─── Records for this exercise

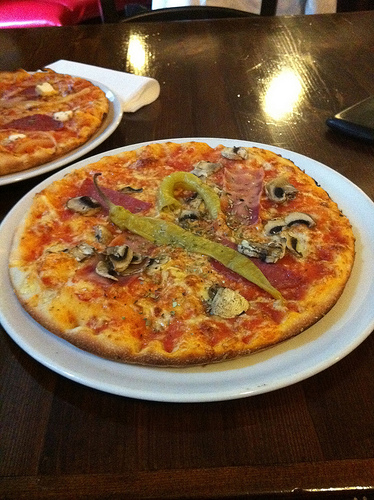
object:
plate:
[0, 69, 125, 185]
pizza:
[7, 139, 357, 368]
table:
[0, 7, 373, 500]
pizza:
[1, 69, 108, 176]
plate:
[0, 135, 374, 403]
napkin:
[44, 58, 161, 113]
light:
[260, 53, 310, 110]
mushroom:
[266, 179, 296, 205]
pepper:
[156, 172, 220, 221]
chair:
[95, 1, 281, 24]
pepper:
[92, 172, 286, 304]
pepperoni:
[79, 176, 153, 215]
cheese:
[47, 259, 67, 275]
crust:
[15, 233, 20, 260]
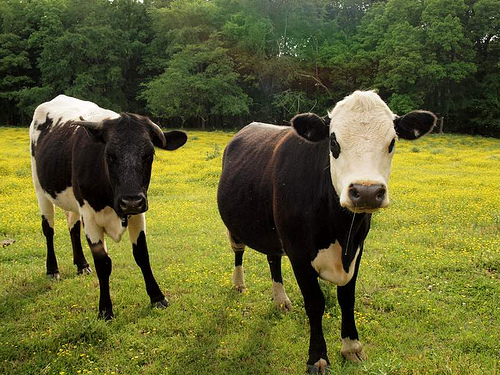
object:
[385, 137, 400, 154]
eye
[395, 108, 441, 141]
ear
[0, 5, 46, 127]
tree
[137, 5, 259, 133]
tree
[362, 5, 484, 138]
tree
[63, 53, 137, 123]
tree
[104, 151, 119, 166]
eye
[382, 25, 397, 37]
leaves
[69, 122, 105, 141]
horn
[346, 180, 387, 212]
nose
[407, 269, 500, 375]
green grass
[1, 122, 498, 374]
grass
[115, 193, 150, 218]
muzzle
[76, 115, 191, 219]
head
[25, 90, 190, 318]
cow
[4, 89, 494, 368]
field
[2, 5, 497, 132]
area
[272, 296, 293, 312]
white hoof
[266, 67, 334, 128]
trees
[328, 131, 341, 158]
eye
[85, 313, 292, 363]
green grass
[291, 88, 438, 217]
head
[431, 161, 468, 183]
patch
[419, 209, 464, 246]
patch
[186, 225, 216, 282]
patch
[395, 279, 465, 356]
patch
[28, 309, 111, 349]
patch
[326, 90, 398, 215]
face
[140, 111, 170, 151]
horn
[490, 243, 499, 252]
flowers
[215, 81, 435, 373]
cow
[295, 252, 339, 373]
legs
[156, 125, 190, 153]
ear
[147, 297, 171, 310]
hoof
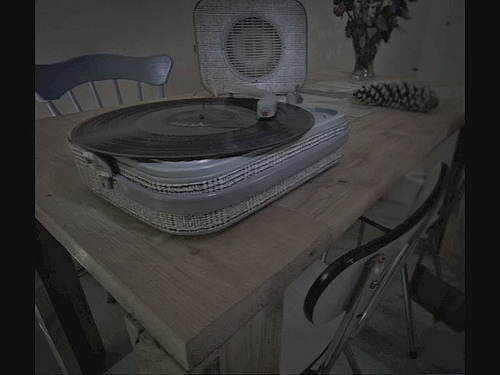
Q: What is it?
A: A record player.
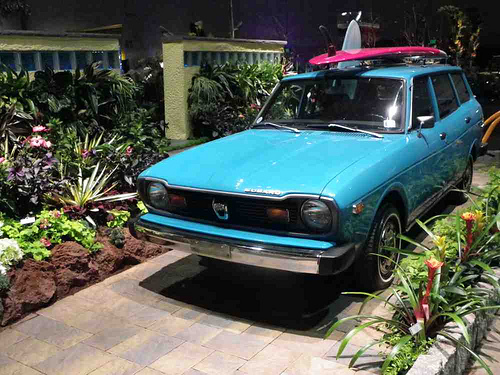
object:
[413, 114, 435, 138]
mirror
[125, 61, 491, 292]
car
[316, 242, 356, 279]
black cap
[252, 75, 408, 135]
windshield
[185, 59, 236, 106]
tennis racket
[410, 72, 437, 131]
window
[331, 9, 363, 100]
surfboard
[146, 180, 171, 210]
headlight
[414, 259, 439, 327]
redplant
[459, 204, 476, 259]
redplant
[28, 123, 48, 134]
redplant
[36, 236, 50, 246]
redplant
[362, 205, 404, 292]
wheel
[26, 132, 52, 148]
flowers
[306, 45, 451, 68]
surfboard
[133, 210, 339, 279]
bumper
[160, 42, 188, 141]
wall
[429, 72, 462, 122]
windows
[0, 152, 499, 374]
ground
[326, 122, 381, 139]
wiper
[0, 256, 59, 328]
rocks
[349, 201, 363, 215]
side marker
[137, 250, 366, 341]
shadow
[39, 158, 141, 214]
plant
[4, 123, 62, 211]
plant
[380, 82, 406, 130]
light glare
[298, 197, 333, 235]
headlight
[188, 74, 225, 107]
plants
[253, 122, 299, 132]
wiper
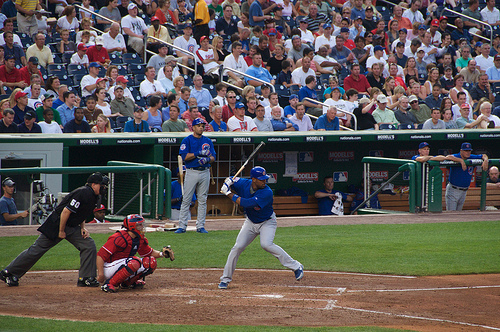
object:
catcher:
[93, 210, 176, 293]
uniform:
[96, 228, 159, 288]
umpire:
[2, 170, 113, 290]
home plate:
[249, 291, 285, 302]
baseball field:
[1, 207, 499, 331]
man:
[444, 141, 490, 213]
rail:
[425, 158, 499, 169]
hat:
[459, 139, 475, 155]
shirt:
[448, 152, 486, 191]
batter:
[218, 163, 307, 289]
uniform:
[218, 175, 304, 281]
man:
[171, 116, 221, 235]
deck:
[0, 210, 499, 242]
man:
[267, 105, 300, 134]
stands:
[0, 2, 498, 133]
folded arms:
[272, 122, 301, 133]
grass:
[2, 220, 499, 277]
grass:
[0, 315, 420, 331]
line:
[345, 278, 499, 299]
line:
[335, 303, 499, 330]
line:
[257, 282, 346, 293]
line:
[1, 308, 100, 324]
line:
[4, 263, 419, 281]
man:
[312, 175, 357, 216]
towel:
[331, 191, 347, 217]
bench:
[270, 184, 499, 222]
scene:
[2, 0, 499, 331]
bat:
[219, 139, 266, 197]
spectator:
[138, 62, 166, 98]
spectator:
[342, 63, 374, 93]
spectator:
[315, 105, 341, 131]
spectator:
[367, 60, 385, 93]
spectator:
[422, 107, 449, 131]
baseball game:
[0, 129, 500, 330]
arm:
[472, 152, 492, 174]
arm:
[445, 152, 469, 172]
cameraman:
[2, 178, 38, 226]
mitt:
[160, 244, 175, 264]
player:
[168, 168, 197, 221]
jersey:
[168, 176, 200, 209]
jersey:
[227, 175, 276, 224]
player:
[351, 178, 384, 215]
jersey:
[349, 187, 381, 215]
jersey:
[317, 187, 350, 217]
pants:
[219, 208, 257, 279]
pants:
[194, 169, 212, 228]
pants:
[445, 183, 457, 211]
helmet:
[249, 163, 270, 185]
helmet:
[191, 115, 208, 128]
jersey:
[97, 227, 155, 263]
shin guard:
[109, 259, 141, 288]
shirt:
[34, 185, 102, 243]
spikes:
[172, 227, 187, 235]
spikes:
[197, 226, 209, 237]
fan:
[122, 2, 148, 42]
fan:
[86, 36, 113, 65]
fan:
[386, 17, 400, 47]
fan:
[171, 22, 200, 61]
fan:
[146, 13, 173, 61]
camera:
[27, 176, 65, 226]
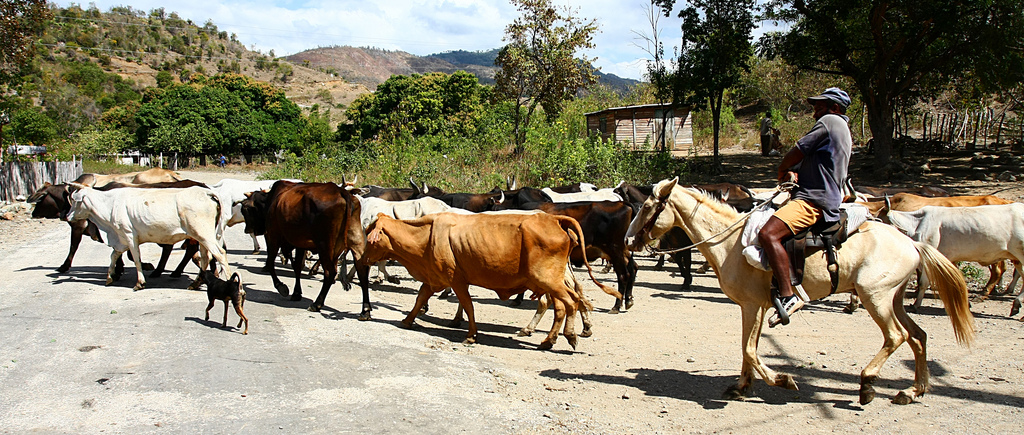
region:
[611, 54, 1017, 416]
Man riding horse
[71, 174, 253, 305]
White cow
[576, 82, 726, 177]
Shed behind a tree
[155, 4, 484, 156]
Trees with mountains in the distance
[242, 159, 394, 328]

──────

* Task: Write out the entries above line for line without changes. Start with the line that contains "[71, 174, 253, 305]" and stop after the last line of the entries.

* Written response:
[71, 174, 253, 305]
White cow
[576, 82, 726, 177]
Shed behind a tree
[155, 4, 484, 156]
Trees with mountains in the distance
[242, 159, 394, 328]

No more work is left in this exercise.